Aphelion

Clarissa Kawulur
Chapter #2

1. Tentang Hujan Dan Pertemuan Pertama Kita

Harus ku mulai dari mana kisah ini? Aku bingung.

Mungkin dari suatu hari di tanggal sebelas bulan pertama. Masih awal tahun, jadi tidak mengherankan kalau hujan turun hampir setiap hari. Aku baru saja mau melangkahkan kaki keluar dari toko buku, ketika tetesan air menderas secara tiba-tiba. Dengan cepat aku memasukkan novel yang baru ku beli ke dalam tas selempangku.

Wajahku yang semula cerah, ikut mendung ketika menyadari kecerobohanku. Bagaimana mungkin aku lupa membawa payung, padahal Mama sudah berulang kali mengingatkan. Saat itu aku memang menggerutu dalam hati, mencaci diri sendiri karena selalu saja melupakan hal-hal penting. Meskipun bertahun-tahun kemudian, ketika mengingat kembali hari itu aku mensyukuri kecerobohanku.

Ketika sedang menimbang apakah aku harus menelepon Mama dan minta di jemput, ataukah lebih baik menunggu sampai hujan reda, kamu datang. Aku tidak terlalu memperhatikan ketika kamu berdiri memandangi hujan disampingku. Sampai kemudian aku mendengar suaramu.

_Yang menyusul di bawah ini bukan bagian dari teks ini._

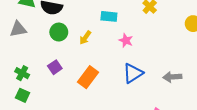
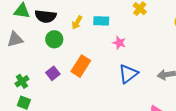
yellow arrow: (85, 38) -> (77, 22), moved
green cross: (22, 73) -> (22, 81), turned 32
orange rectangle: (88, 77) -> (81, 66), moved

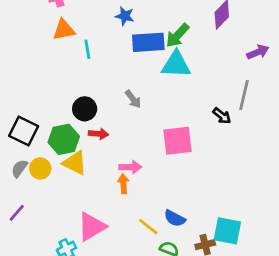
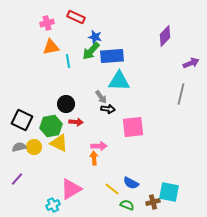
green arrow: (177, 35) -> (91, 51), moved
cyan triangle: (176, 64) -> (119, 81), moved
black arrow: (222, 116) -> (108, 109), moved, turned -32
gray semicircle: (19, 168) -> (19, 147), turned 40

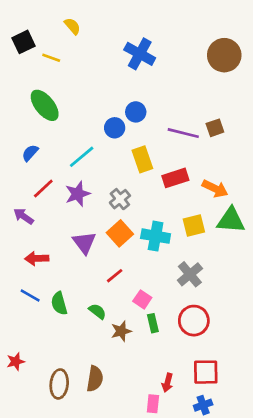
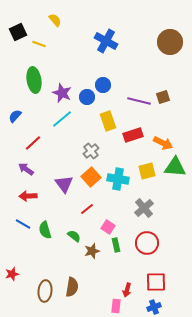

"Hujannya deras ya." Katamu saat itu. Ketika memalingkan wajah menatapmu, aku mendapati dua buah iris mata sewarna malam. Hitam kelam, namun entah mengapa terlihat berkilauan. Kurasa karena pantulan lampu, atau mungkin juga karena petir dan kilat yang sesekali terlihat.

"Iya, kak." Jawabku. Kedua matamu masih diam menatapku, sampai saat dimana suara guntur mengagetkan kita berdua. Setelah itu pun, kau malah tertawa menanggapi kecanggungan yang tiba-tiba tercipta.

"Mau nunggu di dalam?" Tanyamu. Tanpa kata, aku mengangguk dan mengikuti sampai kamu mengajakku duduk di kursi tunggu yang memang telah tersedia.

Canggung yang saat itu kurasakan, perlahan terkikis ketika kamu terus berusaha mengajakku berbicara. Hal-hal menarik yang rasanya sulit kubicarakan bersama teman-teman seumuranku.

"Kamu tahu paradoks?" Aku mengangguk lagi, ketika mendengar pertanyaanmu. Kebetulan yang menyenangkan, akhir-akhir ini aku sedang senang membaca buku bertema fiksi ilmiah yang sesekali membahas paradoks dan dimensi lain.

"Paradoks kesukaanku itu, yang mengenai perubahan. Tidak ada yang tidak berubah kecuali perubahan itu sendiri."